Por a 30 de Setembro de 2019 as 15:46

Se nasceu entre 64 e 78 pertence à geração X, se é de 79 a 95 é da geração Y, no entanto, se nasceu depois de 95 pertence à geração Z e certamente não está a ler este artigo em papel.
Fala-se muito dos millennials, a chamada geração Y, os que têm agora em média 30 anos e que são sem dúvida a força motora da economia. Foram eles que viram nascer o Google, as redes sociais, assistiram ao processo de passagem do offline para o online, viram a desmaterialização a acontecer. Mas é a geração seguinte, a ‘Generation Z’ que vai trazer a mudança de mentalidade.
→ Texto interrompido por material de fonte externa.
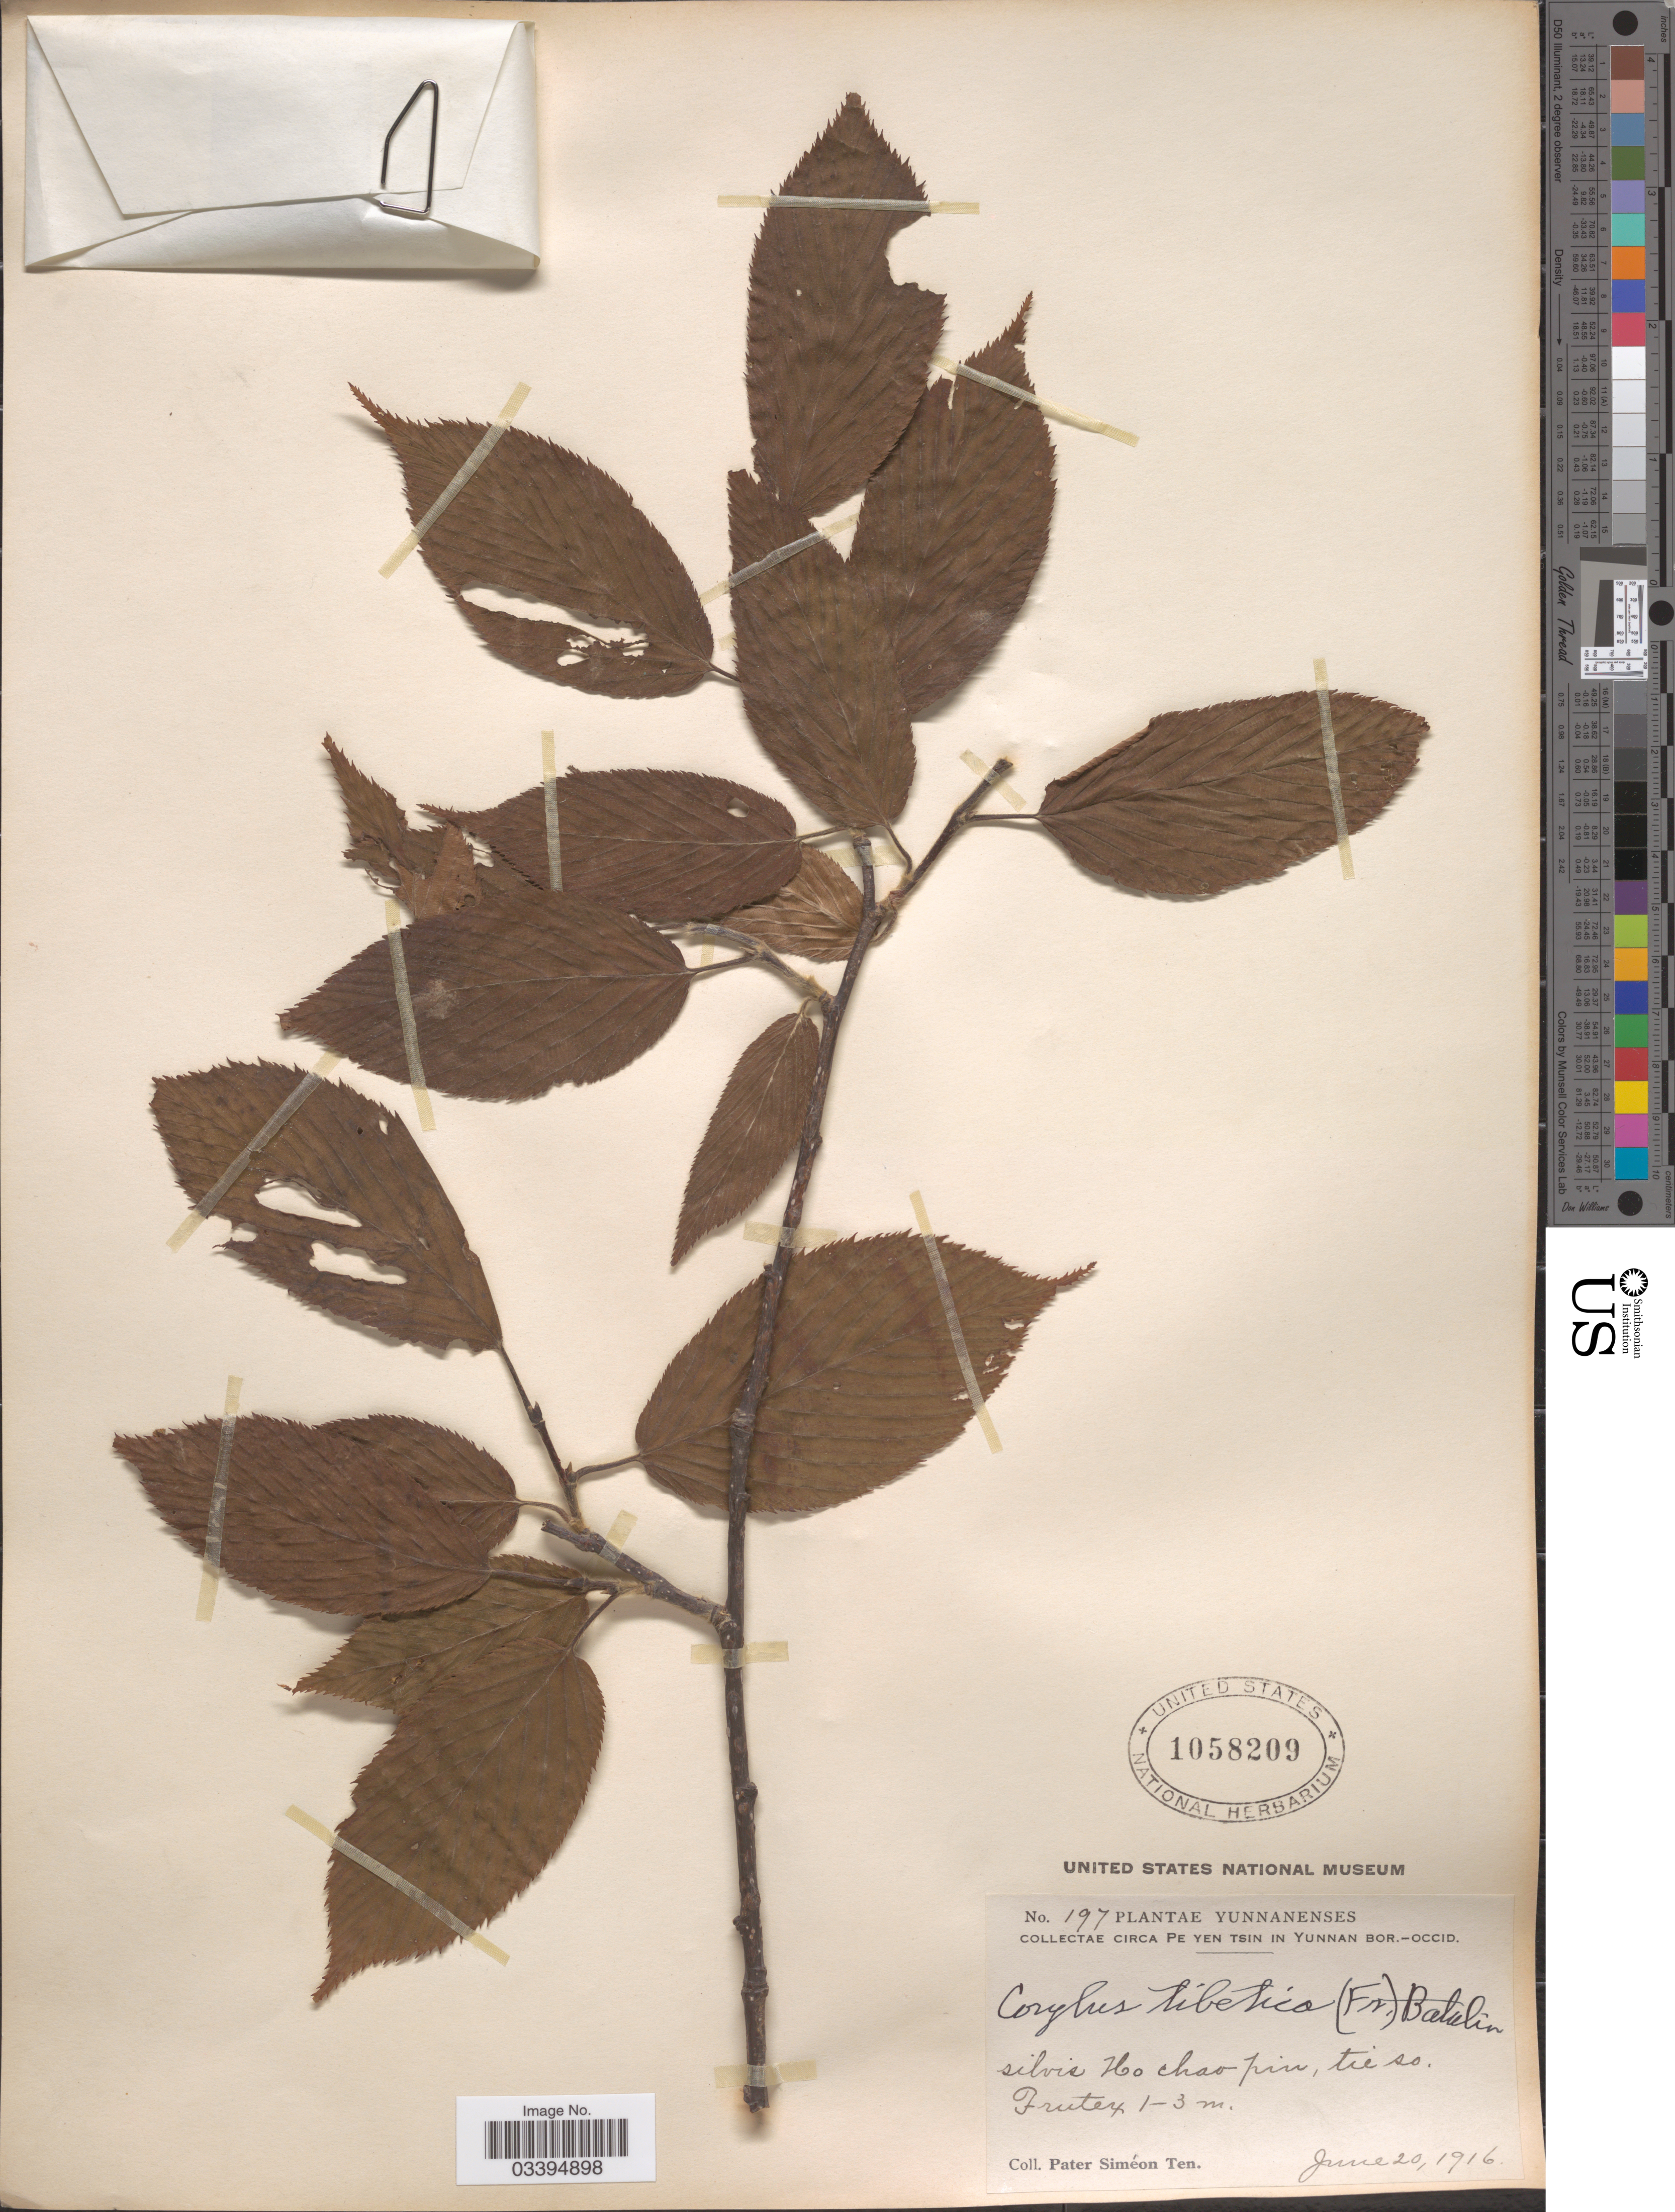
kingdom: Plantae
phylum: Tracheophyta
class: Magnoliopsida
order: Fagales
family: Betulaceae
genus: Corylus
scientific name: Corylus tibetica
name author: Batalin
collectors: P. S. Ten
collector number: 197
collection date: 1916-06-20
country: China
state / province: Yunnan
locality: Circa Pe Yen Tsin in Yunnan Bor.-Occid. Silvis Ho chao pin, tie so [unsure placement]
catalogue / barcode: US 1058209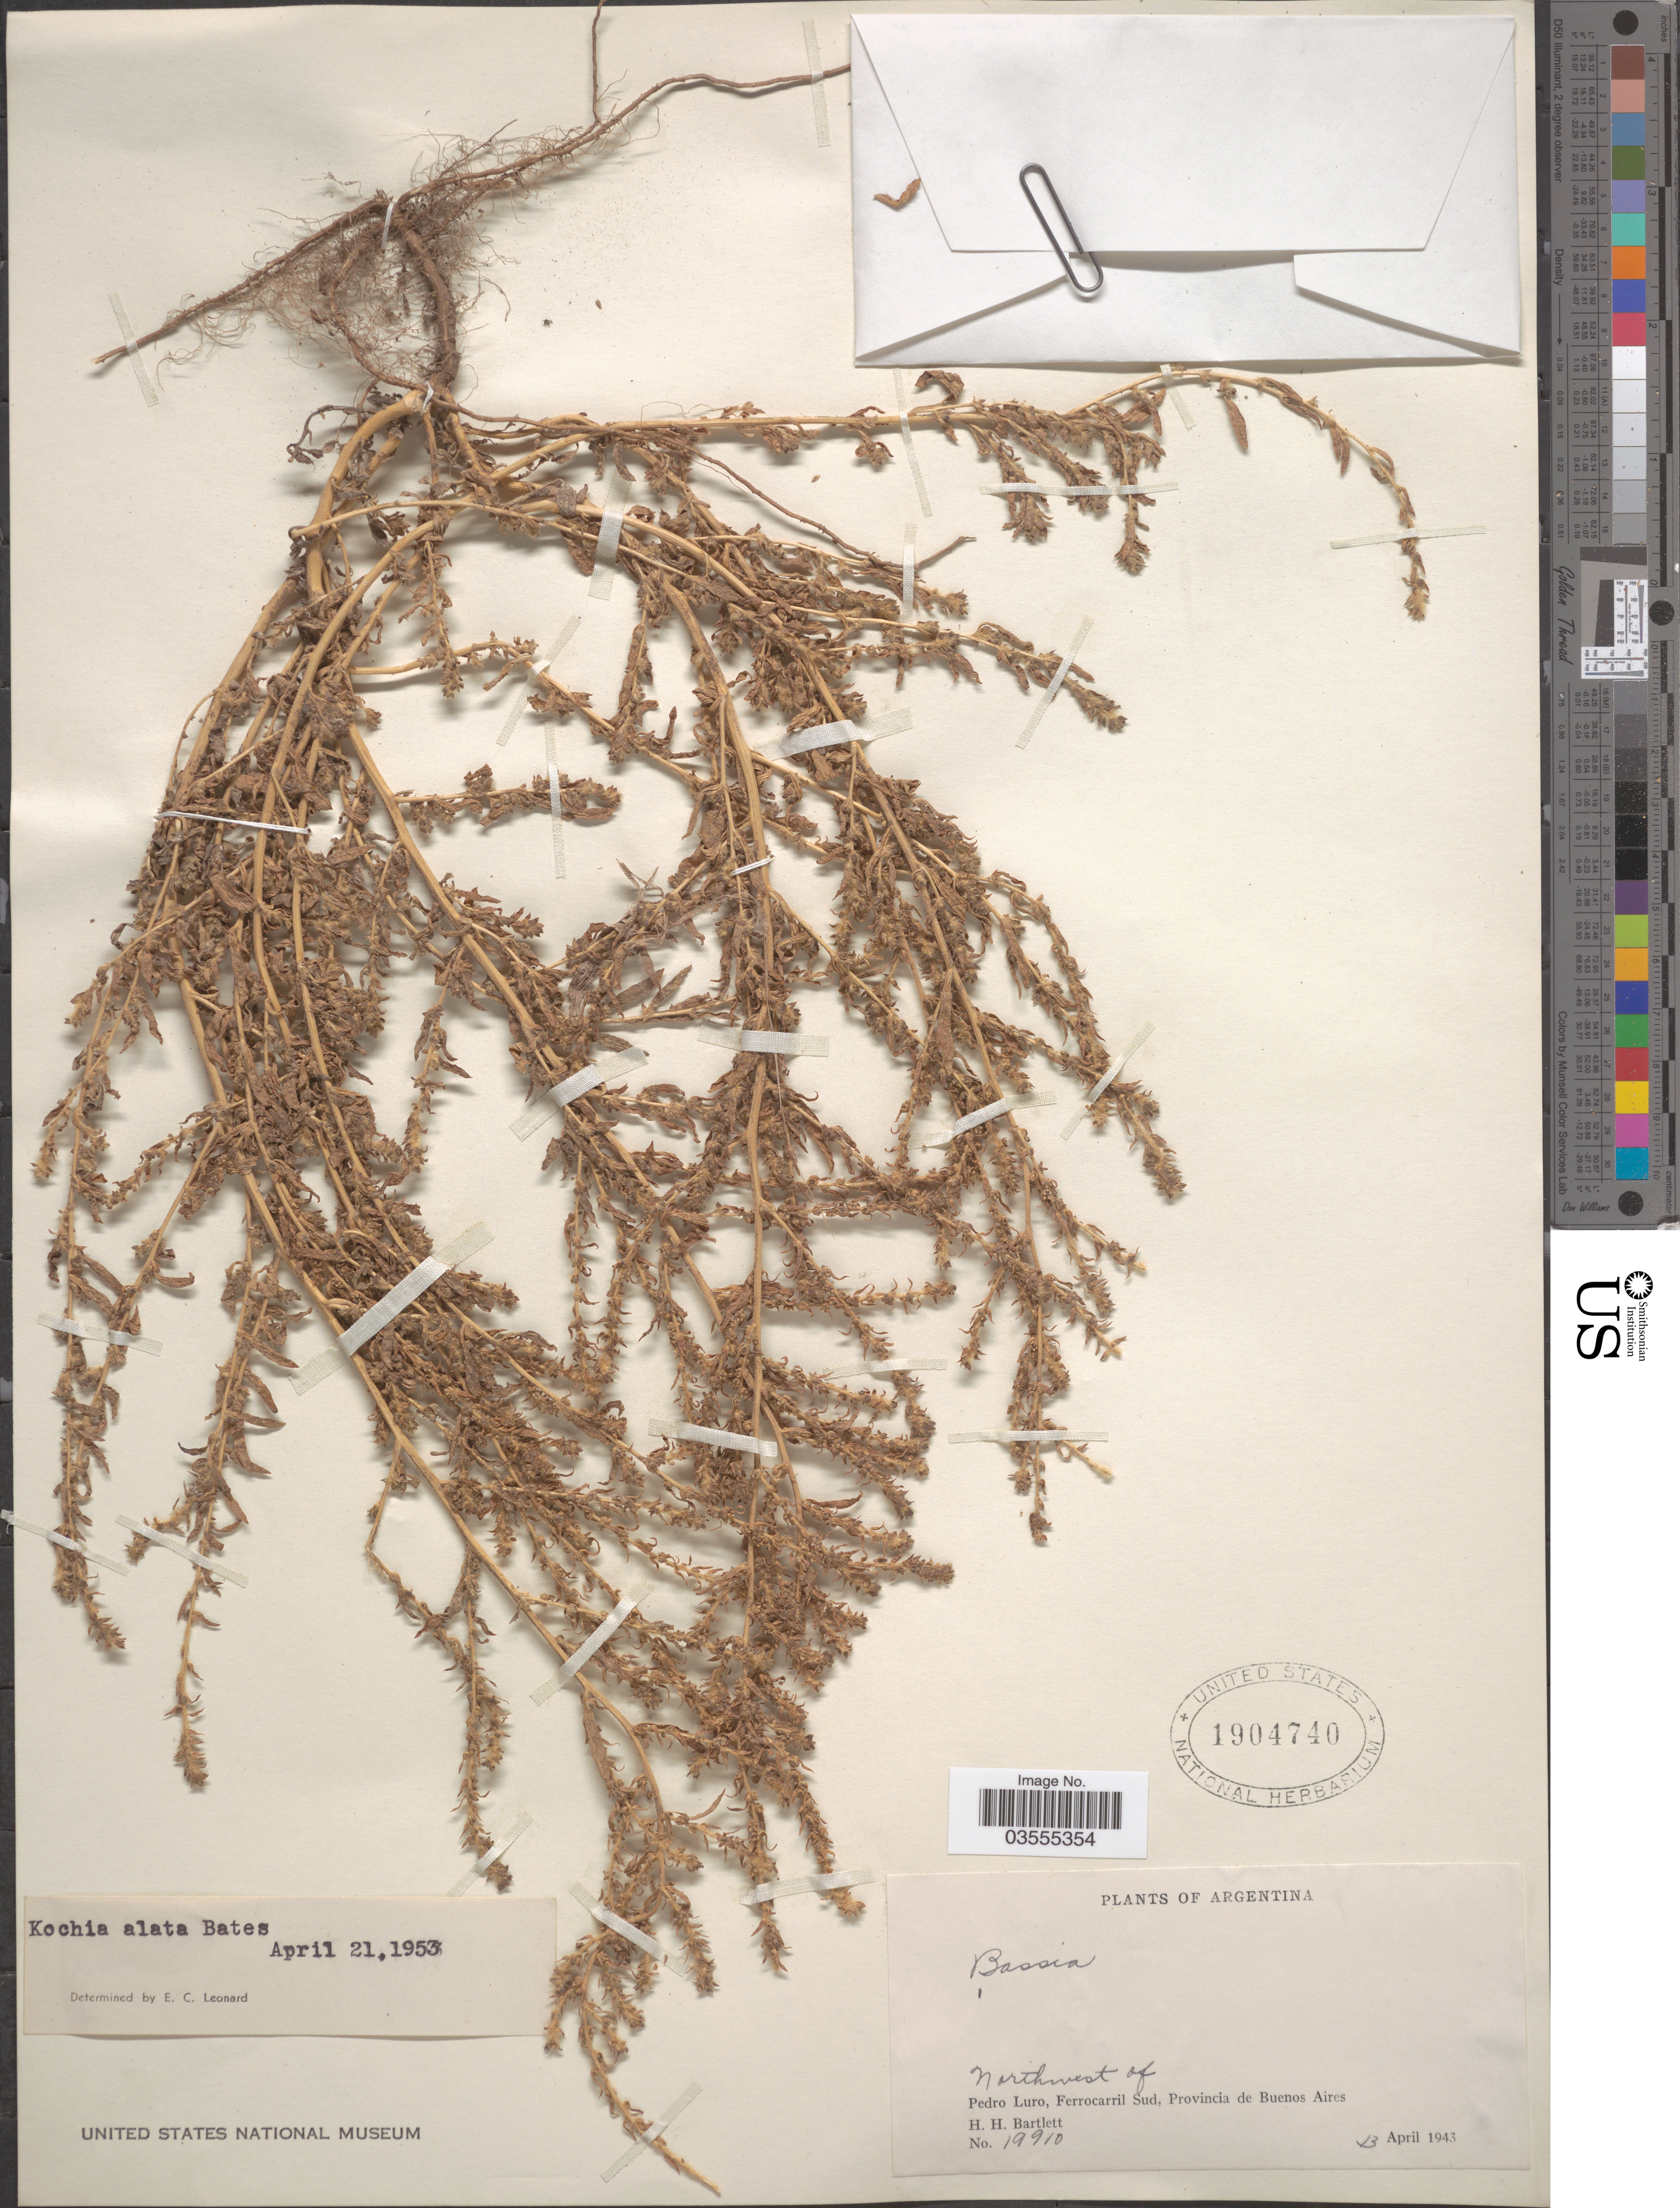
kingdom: Plantae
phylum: Tracheophyta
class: Magnoliopsida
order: Caryophyllales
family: Amaranthaceae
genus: Bassia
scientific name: Bassia scoparia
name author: (L.) Voss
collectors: H. H. Bartlett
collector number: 19910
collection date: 1943-04-13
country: Argentina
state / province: Buenos Aires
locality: Northwest of Pedro Luro, Ferrocarril Sud.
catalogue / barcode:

Millennials versus Geração Z
A grande diferença é que a Geração Z cresceu já dentro do digital, para eles o digital não é uma revolução, não há na vida dos Z´s o antes e o depois, o digital faz parte da vida, é como se tivesse sempre existido e ponto final.
Seria como estar a falar da revolução industrial à Geração X, para estes o carro a água canalizada e a electricidade sempre fizeram parte da sua vida, não viveram o antes e o depois.
Segundo o Bloomberg, baseados em dados das Nações Unidas, em 2019 já existem mais Generation Z do que Millennials, 32% versus 31,5%, o que significa que todas as indústrias terão de se adaptar a este novo perfil de consumidores.

“Turizmo”
A promoção e a oferta turística também terão de mudar, a grande diferença dos X´s e dos Y´s para os Z´s, é que os primeiros queriam viajar para “ver” enquanto os segundos querem “viver”, sentir a experiência que cada sítio tem para dar e, acima de tudo, querem escrever a sua história.
Por isso, mais do que belas paisagens, os Z´s são atraídos pelas vivências e experiências do destino.
Esta geração não quer sentir-se como mais um turista, quer sentir-se como um “local”, fazer parte da comunidade. Eles procuram experiências únicas e rejeitam completamente as campanhas de turismo de massas, não querem ser mais um anónimo entre milhares a visitar um destino.

Influencers
Esta comunidade é fortemente motivada pelos influenciadores on-line, as celebridades desta geração. Estima-se que 46% dos geração Z seguem mais de 10 influenciadores online, os influencers têm aqui um papel importante a desempenhar pois esta geração consome exclusivamente através de canais sociais e digitais.
Mas nota curiosa, são os influenciadores de nicho que contam histórias verdadeiras e atraentes que mais cativam esta geração, os influencers mais populares e abrangentes não têm tanto impacto na tomada de decisão.

Os novos mochileiros
Os Z´s já não serão os mochileiros low cost com sandes e batatas fritas, vão preferir experimentar os bons e verdadeiros restaurantes locais. Levam agora consigo as chamadas “flashpacking”, termo usado para definir mochileiro, cuja mala contem inúmeros dispositivos digitais.
São também mais preocupados com o ambiente e optam sempre por soluções turísticas sustentáveis. Há até os que, quando há alternativa, escolhem não viajar de avião.
São também geração do “Fair business” e por isso, nas suas compras, evitam intermediários na cadeia do negócio.

Ir para ser
Acabou a foto em grupo de viagens com todos a sorrirem para câmara a fingir que estão felizes.
A geração Z é mais individual e ao mesmo tempo mais global, vai a cada local e faz o seu próprio filme, as suas fotos para instagram, não vai só para ver, vai para contar uma história, revelar como foi a sua experiência, quais foram as suas emoções.
Não o fazem para dizer que são melhores só porque estiveram lá, fazem porque querem dar a sua visão do mundo, porque querem inspirar e esperam que isso seja útil para os outros. É uma geração que quer fazer parte da comunidade, quer ser um deles.
Acima de tudo, sabem que têm ferramentas que os levam a acreditar que podem mudar o mundo.